John Romero and John Carmack: To Hell and Back livestream on December 10 (headshots).

In a recent episode of Nightdive Studios' Deep Dive podcast, legendary developer John Romero casually revealed a surprising road not taken in both his own career, and gaming history writ large: Looking Glass Studios (System Shock, Thief) founder Paul Neurath asked Romero to co-found the company with him, but Romero had a prior commitment.

Both developers worked for Origin Systems, the foundational PC gaming studio started by Ultima creator Richard Garriott. "I got my job there in 1987,' said Romero. "My first job was porting 2400 AD from the Apple 2 to the Commodore 64." Following the cancellation of this port, Romero was assigned to work on the game Space Rogue with Neurath, an ambitious combo of space sim and RPG that presaged the likes of Wing Commander.

Origin had offices in Austin, Texas and Salem, New Hampshire, but would close its Salem office and relocate staff to Texas in 1989, before the release of Space Rogue. Neurath, reportedly not wanting to leave New England, parted ways with Origin and founded a new game company in its old offices: Blue Sky Productions, which later changed its name to Looking Glass. Romero, for his part, left the company to found a start-up with another Origin coworker called Inside Out Software.

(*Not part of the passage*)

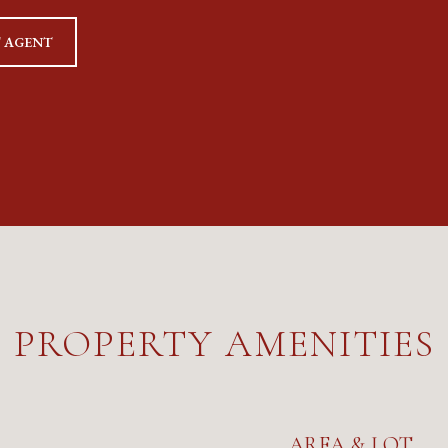
 AGENT
PROPERTY AMENITIES
AREA & LOT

"Paul had asked me before I left if I wanted to start a company with him, and I told him that I'd already promised the week before to found a company with my manager [at Origin]," said Romero. "But he was starting Blue Sky Productions."

As Nightdive VP of business development Larry Kuperman pointed out in the interview, this could have been a major divergence point in gaming history: Romero working on Ultima Underworld and System Shock instead of Commander Keen, Wolfenstein, and Doom. Would the major players of what would become id Software still form their own company together, or would they have found their fortunes elsewhere in the industry?

Instead, Romero would eventually leave Inside Out for Shreveport, Louisiana-based software company Softdisk, where the later founders of id Software would all work together. Looking Glass and id went on to be friendly rivals in the development of early first person, 3D games on PC, codifying design rules, mechanics, and tech that has influenced everything from Half-Life to The Elder Scrolls.

The interview covered a range of topics from Romero's career, including why he thinks indies are the future of game development, the strange origins of the hunting sim, and how Wolfenstein's four-month development was actually leisurely compared to id's previous games.